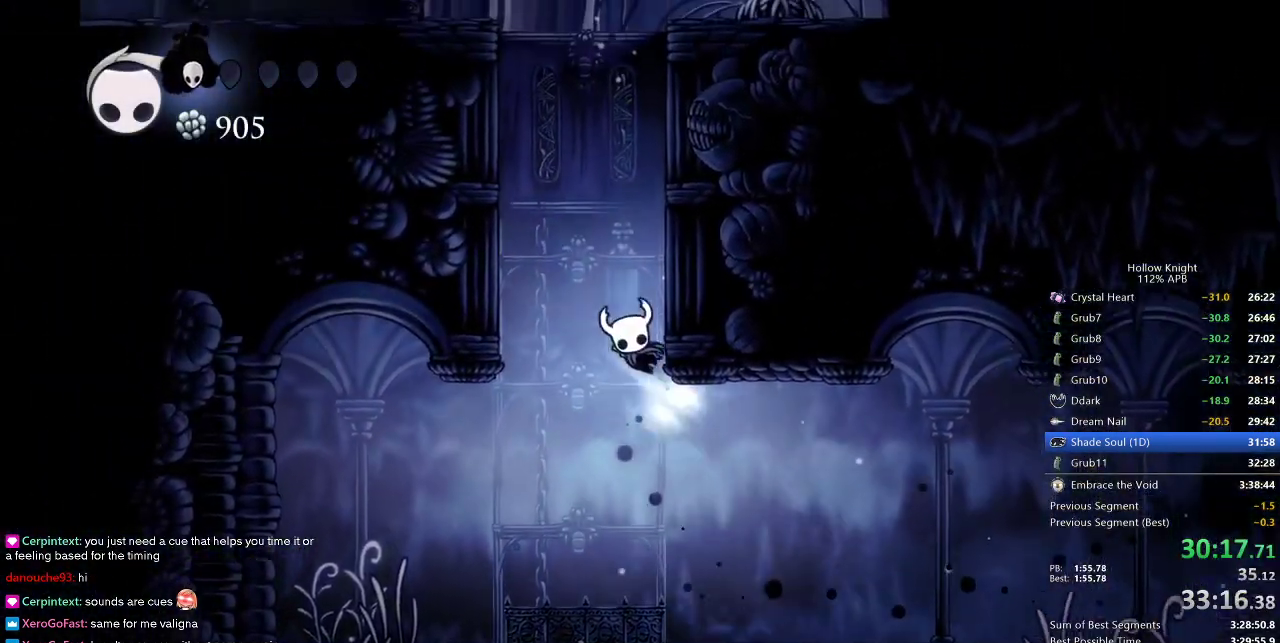
{"keys": ["jump", "right"], "events": [[267, "jump", "up"], [317, "jump", "down"]]}
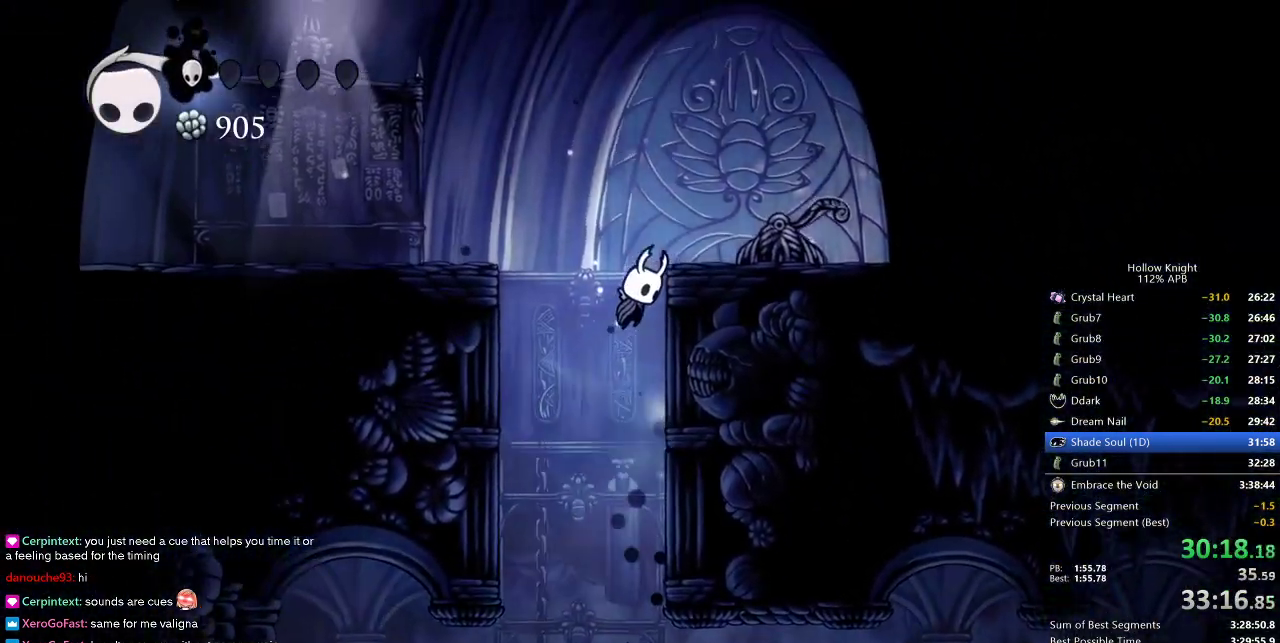
{"keys": ["left"], "events": [[100, "left", "down"], [100, "nail", "down"], [100, "right", "up"], [133, "jump", "up"], [283, "dash", "down"], [333, "nail", "up"], [417, "dash", "up"]]}
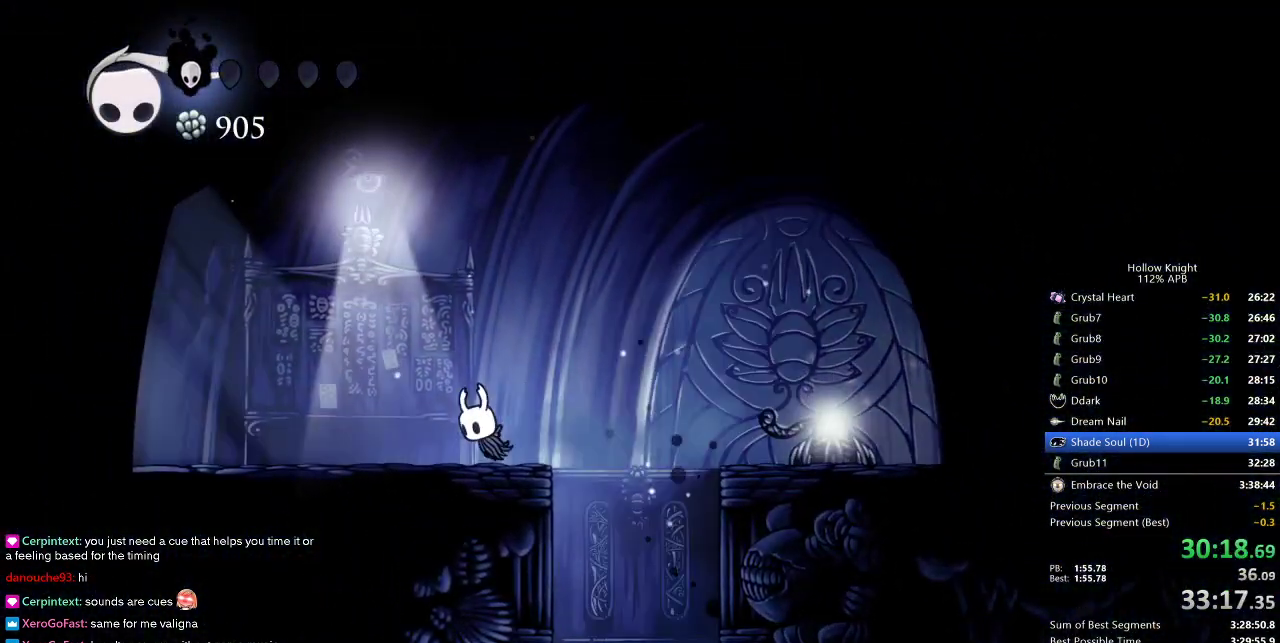
{"keys": ["dash", "left"], "events": [[483, "dash", "down"]]}
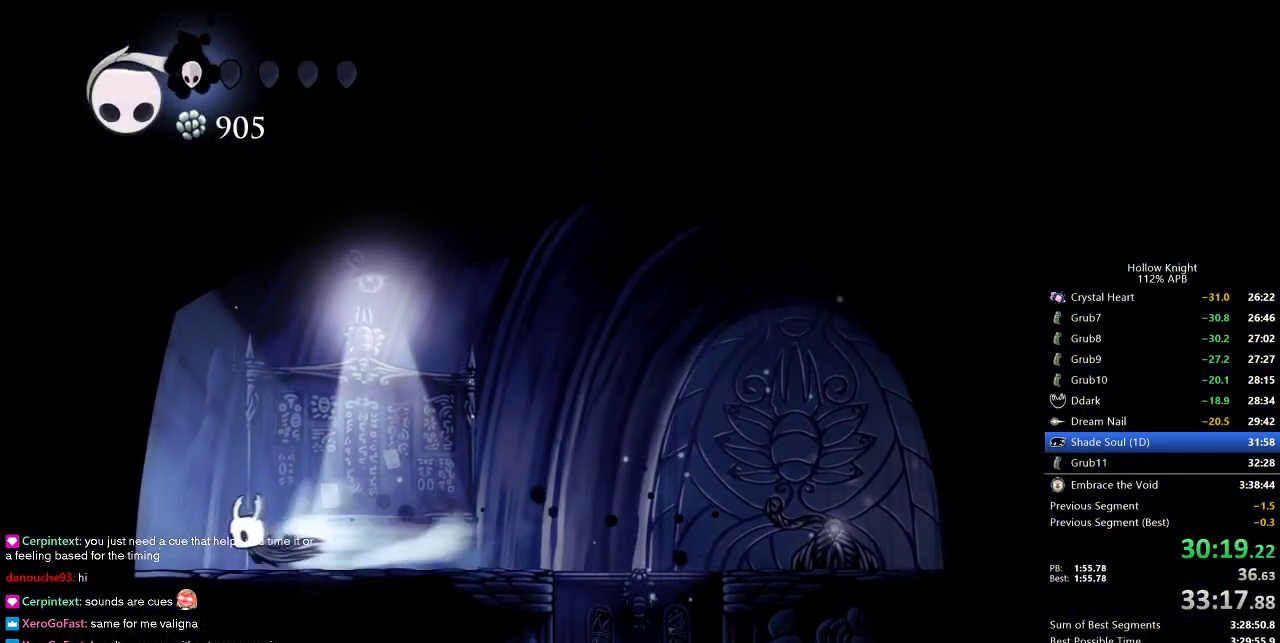
{"keys": ["left"], "events": [[83, "dash", "up"], [217, "dash", "down"], [317, "dash", "up"], [350, "dash", "down"], [450, "dash", "up"]]}
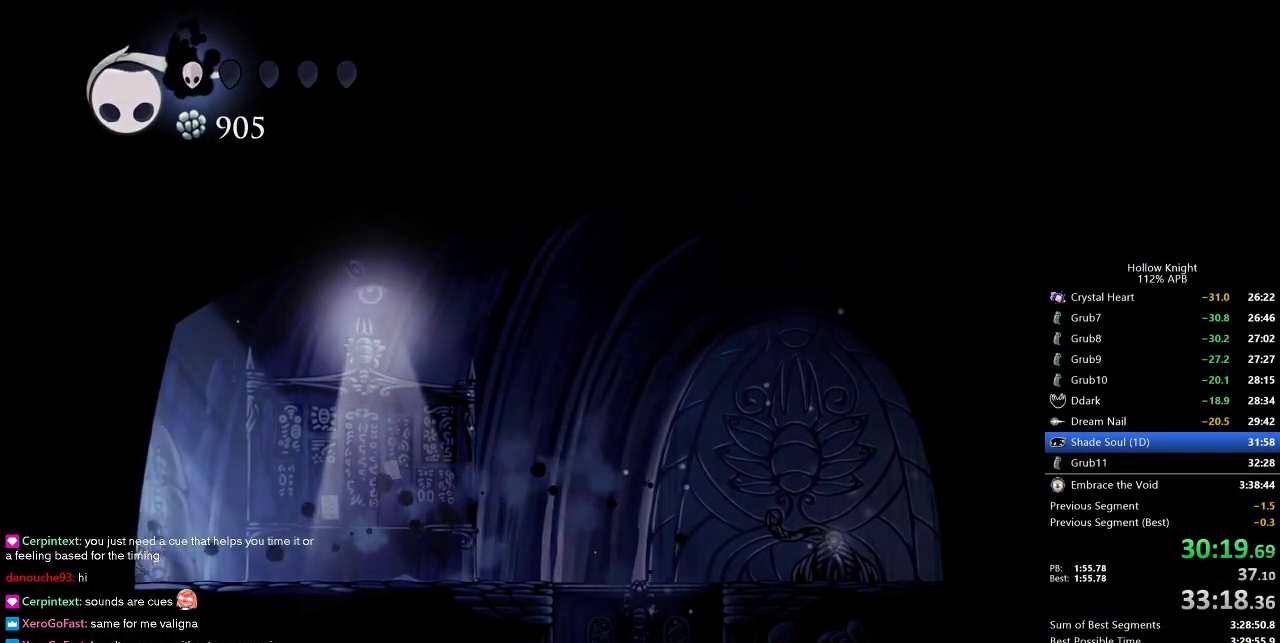
{"keys": ["left"], "events": [[33, "dash", "down"], [133, "dash", "up"], [183, "dash", "down"], [317, "dash", "up"]]}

......

== What this task involves ==
Everything in the listing above must be restated word for word, except the images.

== Result of the task ==
{"keys": ["jump", "right"], "events": [[267, "jump", "up"], [317, "jump", "down"]]}
{"keys": ["left"], "events": [[100, "left", "down"], [100, "nail", "down"], [100, "right", "up"], [133, "jump", "up"], [283, "dash", "down"], [333, "nail", "up"], [417, "dash", "up"]]}
{"keys": ["dash", "left"], "events": [[483, "dash", "down"]]}
{"keys": ["left"], "events": [[83, "dash", "up"], [217, "dash", "down"], [317, "dash", "up"], [350, "dash", "down"], [450, "dash", "up"]]}
{"keys": ["left"], "events": [[33, "dash", "down"], [133, "dash", "up"], [183, "dash", "down"], [317, "dash", "up"]]}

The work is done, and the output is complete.